Williams returned to work on the King's Quest series after Phantasmagoria was completed. Sierra used the same technology and Hollywood techniques from Phantasmagoria to make The Beast Within: A Gabriel Knight Mystery (1995), another interactive movie adventure game. Williams later described Phantasmagoria as the game that best represented her career as a game designer. Due to its development delays, Phantasmagoria was released after other interactive movie games like Wing Commander III and Under a Killing Moon, so it did not receive as much credit for heralding that game subgenre as the other titles. Harley Jebens of the Austin American-Statesman said by the time it was finally released, "computer games that incorporate video [were] becoming a common sight on the software store racks." Sean Clark, a project leader at LucasArts, feared the success of Phantasmagoria would set a bad precedent in that software companies would think they need huge budgets and many discs to have a successful game, rather than focusing on quality.

==Sequel==

A Phantasmagoria sequel, Phantasmagoria: A Puzzle of Flesh (1996), was released by Sierra a year after the original. It was written and designed by Lorelei Shannon, Roberta Williams' design partner on King's Quest VII. Williams was not involved with it, and the game featured a very different tone and completely different characters, with no direct connection to the storyline of the first game. Shannon said the original game was a haunted house story in the style of a "late night creature feature," while her game has more science-fiction and fantasy horror elements, in the style of the works of Clive Barker and Tanith Lee. Roberta Williams said both she and her husband Ken enjoyed the sequel. A preview for A Puzzle of Flesh was included in the first CD of the original Phantasmagoria game.

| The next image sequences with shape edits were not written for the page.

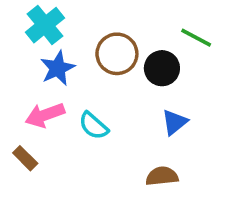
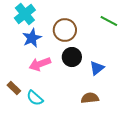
black circle: (162, 68) -> (72, 57), moved
pink arrow: (45, 115) -> (40, 64), moved
cyan semicircle: (94, 126) -> (35, 98), moved

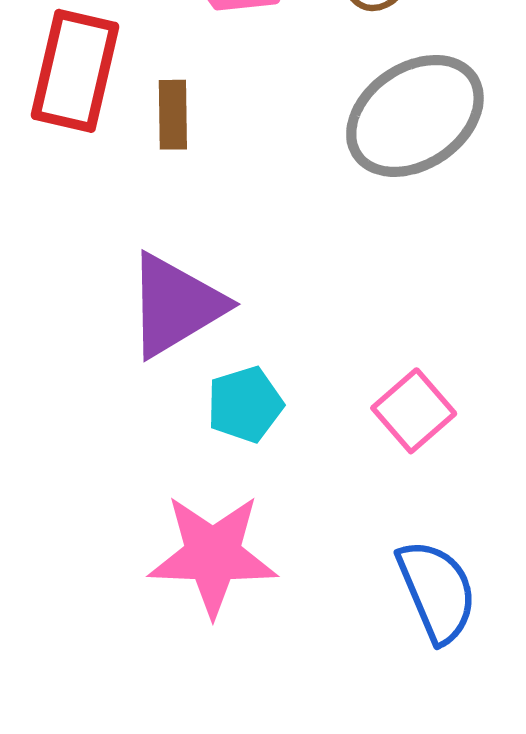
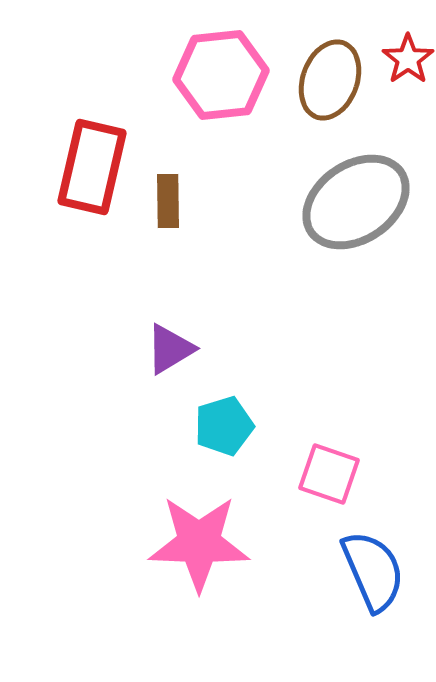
purple triangle: (175, 305) -> (170, 349), size x0.6
pink square: (414, 411) -> (329, 474), moved, turned -30

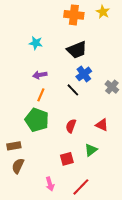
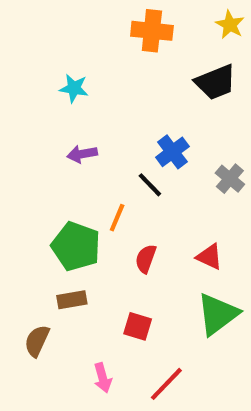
yellow star: (103, 12) -> (230, 25), moved
black trapezoid: (77, 50) -> (216, 82), moved
orange line: (41, 95) -> (117, 218), moved
brown rectangle: (14, 146) -> (72, 300), moved
green triangle: (91, 150) -> (218, 314), moved, size x1.6
red square: (67, 159) -> (138, 326), turned 32

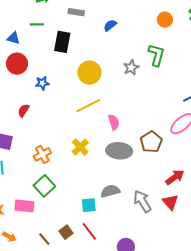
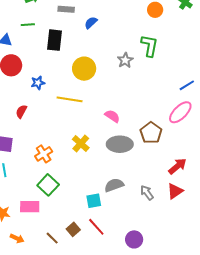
blue semicircle: (110, 25) -> (91, 23), moved
yellow line: (88, 106) -> (70, 99), moved, turned 40
pink semicircle: (114, 122) -> (112, 116), turned -35
gray arrow: (142, 201) -> (147, 193), size x0.7
red triangle: (170, 202) -> (175, 191), turned 42

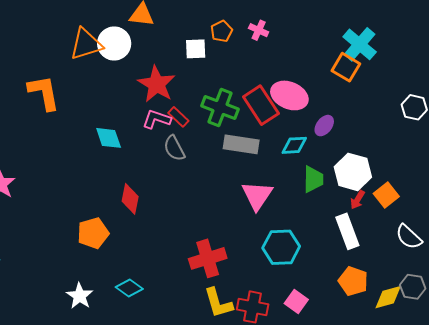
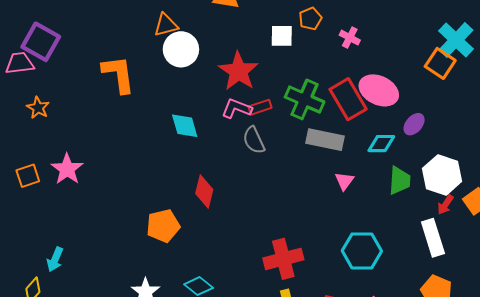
pink cross: (259, 30) -> (350, 38), moved
orange triangle: (86, 44) -> (166, 25), size x0.7
white circle: (114, 44) -> (181, 49), moved
red rectangle: (178, 117) -> (260, 107), turned -65
pink triangle: (257, 196) -> (344, 181), moved, size x0.6

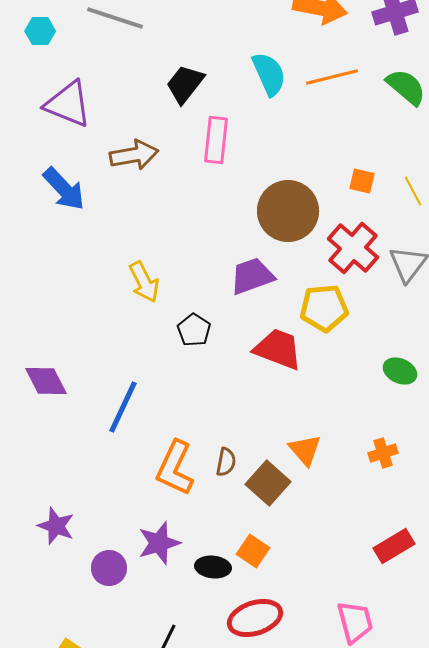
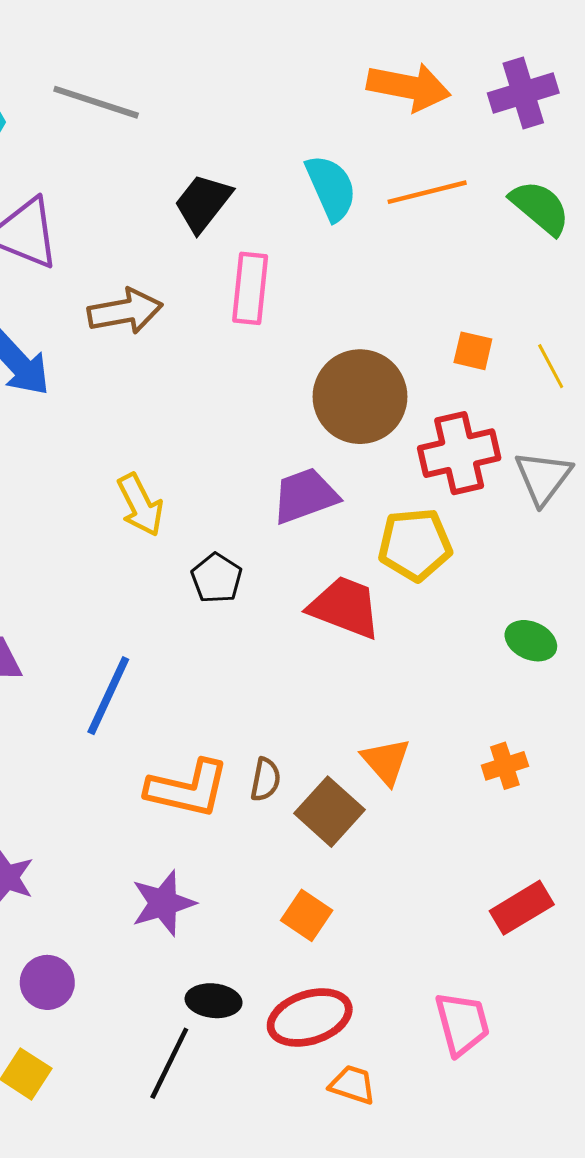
red cross: (353, 248) -> (459, 453), turned 36
orange L-shape: (175, 468) -> (188, 789), turned -102
black ellipse: (213, 567) -> (214, 1001), moved
purple circle: (109, 568) -> (47, 982), moved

Ken Williams had wanted Roberta to work on a Phantasmagoria sequel immediately after the success of the first game, but she could not do so due to her obligations to King's Quest VIII. Ken Williams felt the sequel was less successful because players could sense the absence of Roberta's style. "It's as if a bestselling author had a book ghostwritten. Within a few pages, the fans would know they had been duped and feel disappointed, regardless of the quality of the work." Ken Williams said a third game was not produced after A Puzzle of Flesh because of issues after Sierra was acquired by CUC International in 1996. Distribution was handled by Davidson & Associates, another CUC company, which primarily sold educational software. Williams said the company was uncomfortable with the violent content in Phantasmagoria and did not attempt to sell the sequel as aggressively as Sierra would have. He also claimed Jan Davidson, the wife of Chairman and CEO Bob Davidson, personally did not like the game and "wanted it shut down." Due to these sales challenges, Williams said "there was no reason to make a third Phantasmagoria."

Roberta Williams said she was asked by Sierra to make a third Phantasmagoria game, and that she said she would consider it, but it was not ultimately made. Williams said:

Before I would even consider tackling a major project like that, though – and devoting a couple of years of my life to it – I would need a huge outpouring from all of those gamers out there that they would truly love to have another Phantas to play. If there is a big enough groundswell of support for another Phantasmagoria, and if Sierra hears it and begs me enough, I might consider it.